"""

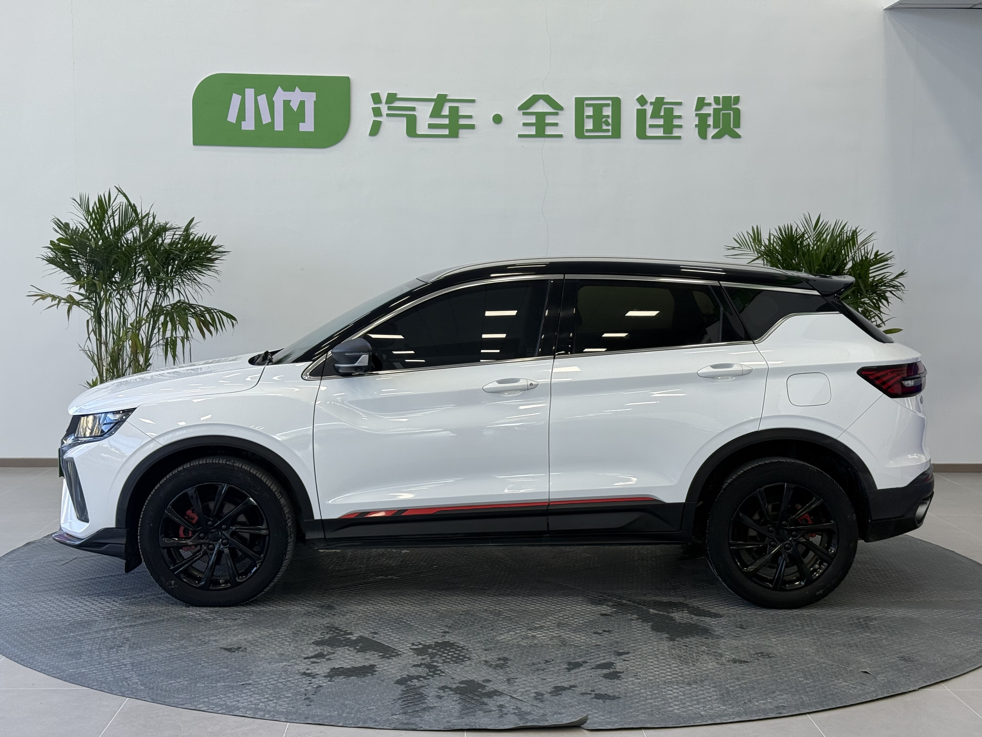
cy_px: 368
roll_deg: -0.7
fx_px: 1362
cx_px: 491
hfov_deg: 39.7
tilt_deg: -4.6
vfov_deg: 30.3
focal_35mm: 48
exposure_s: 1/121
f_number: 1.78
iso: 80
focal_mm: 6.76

"""
"""

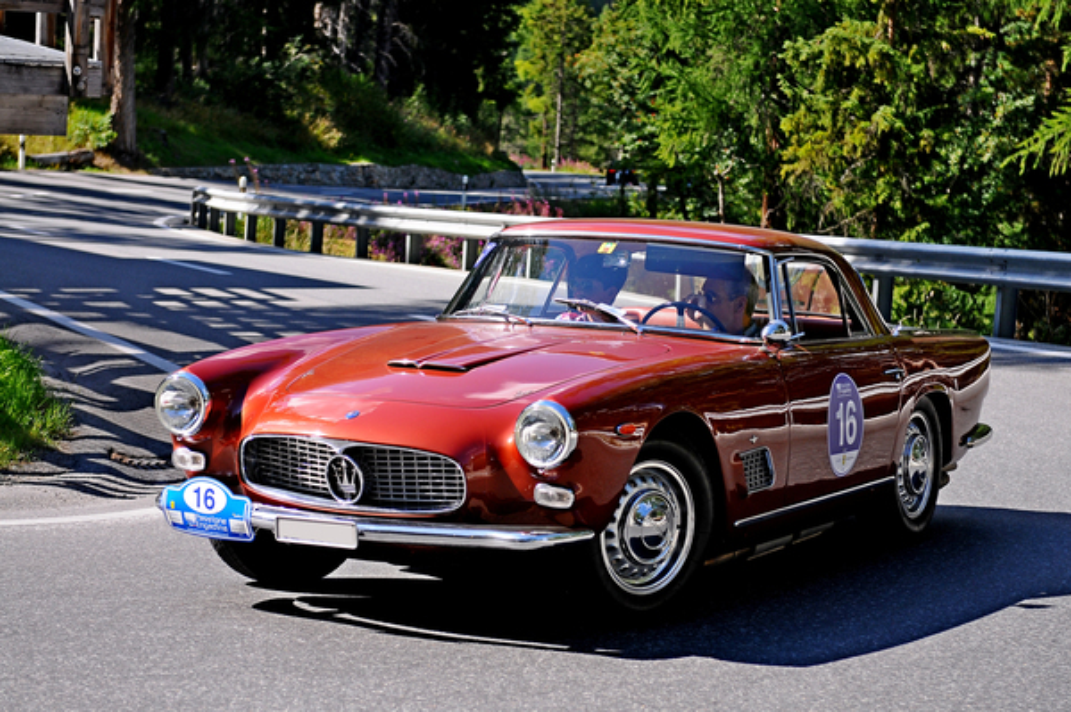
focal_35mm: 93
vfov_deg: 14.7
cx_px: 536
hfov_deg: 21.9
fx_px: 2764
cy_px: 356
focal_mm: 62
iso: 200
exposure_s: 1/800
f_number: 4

"""
"""

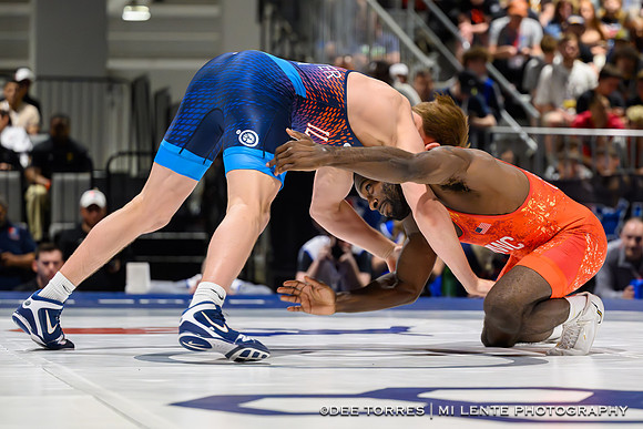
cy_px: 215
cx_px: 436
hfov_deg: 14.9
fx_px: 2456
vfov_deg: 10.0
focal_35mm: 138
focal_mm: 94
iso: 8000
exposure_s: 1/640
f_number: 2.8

"""

### Work instruction:
Write down again, exactly as given, only the lines above that fall from the line with "hfov_deg: 21.9" to the line with "f_number: 4", inclusive.

### Task answer:
hfov_deg: 21.9
fx_px: 2764
cy_px: 356
focal_mm: 62
iso: 200
exposure_s: 1/800
f_number: 4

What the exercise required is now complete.